After a scoreless first period that saw Merrimack outshoot Mercyhurst 10-7, the Lakers, who were looking for the weekend sweep, jumped in front 1-0 on a 4-on-4 goal by junior
Matthew Zay. The Glendale, New York native intercepted a pass in the neutral zone, skated down the right wing, and walked in on Merrimack goaltender Rasmus Tirronen. Zay slid a shot between the pads of the Warrior netminder for his second goal of the season.
Both of Zay's goals this year have been unassisted.
The Warriors then scored a pair of goals in a 1:50 span against junior goaltender
Jordan Tibbett to take a 2-1 lead after forty minutes. Quinn Gould got Merrimack on the board at the 3:28 mark with his first goal of the season. Tibbett thought he had the puck covered, but Gould kept poking at the Laker goaltender, finally getting the puck to cross the goal line before a whistle had blown. Mike Collins had the lone assist - his first of four helpers on the night.

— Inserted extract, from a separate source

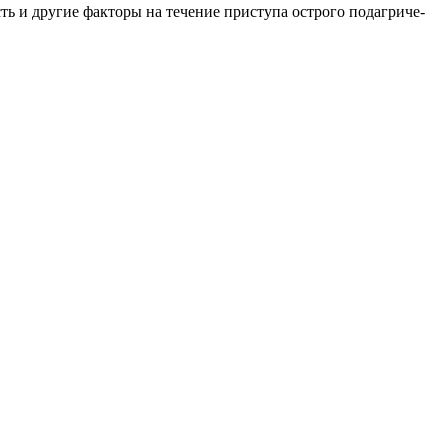
сть и дру­гие фак­то­ры на те­че­ние при­сту­па остро­го по­даг­ри­че­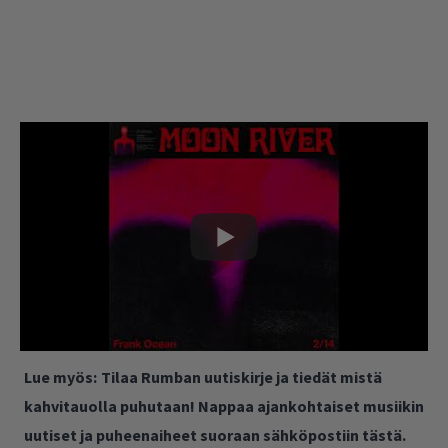
Lue myös:
Tilaa Rumban uutiskirje ja tiedät mistä
kahvitauolla puhutaan! Nappaa ajankohtaiset musiikin
uutiset ja puheenaiheet suoraan sähköpostiin tästä.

Then, at 5:28, Dan Kolomatis tallied a power play goal for Merrimack's first lead of the weekend. Collins and Hampus Gustafsson had the assists.
Shots favored Merrimack in the second period, 15-10.
Power play tallies by Justin Hussar and John Gustafsson to start the third period ballooned the Warrior lead to 4-1. Hussar scored at the 1:37 mark of the third period, with just 11 seconds remaining on a freshman
Kyle Dutra minor. Gustafsson followed with his first goal of the year at the 4:45 mark after Tibbett was penalized for slashing.
But, the Lakers would not go quietly.
Junior
Daniel Bahntge cut the Merrimack lead to 4-2 with his first goal of the season just 25 seconds after Gustafsson put the Warriors ahead by three. Junior
Ryan Misiak picked up his second assist of the year on the goal.
Just eight seconds after Bahntge scored, Merrimack's Shawn Bates was assessed a five-minute major for spearing and a game misconduct, giving Mercyhurst a five-minute power play. What could've been a turning point in the game for the Lakers proved to be all-for-not, as Mercyhurst could not score during the five-minute span and only managed one shot on goal by Dutra during the power play.
The Warriors would ice the game at the 16:44 mark on a goal by Vinny Scotti, his first goal of the season.
Tibbett was peppered with 40 shots on goal by the Warriors, but allowed five goals and dropped to 0-3-0 on the season. The junior from Indianapolis, Indiana has allowed 15 goals in eight periods of action this season. Tirronen made 20 saves in his first start of the season for Merrimack. The Warriors outshot the Lakers 40-22.
Merrimack was 3-for-8 on the power play while Mercyhurst went 0-for-8 on the power play, which included a 5-on-3 opportunity in the first period and the five-minute chance in the third.
The Lakers will go back on the road next Friday and Saturday, October 25 and 26, when they travel out of the continental United States to Fairbanks, Alaska to square off with the Alaska Nanooks. Faceoffs both nights are scheduled for 11:07 p.m. ET (7:07 local time).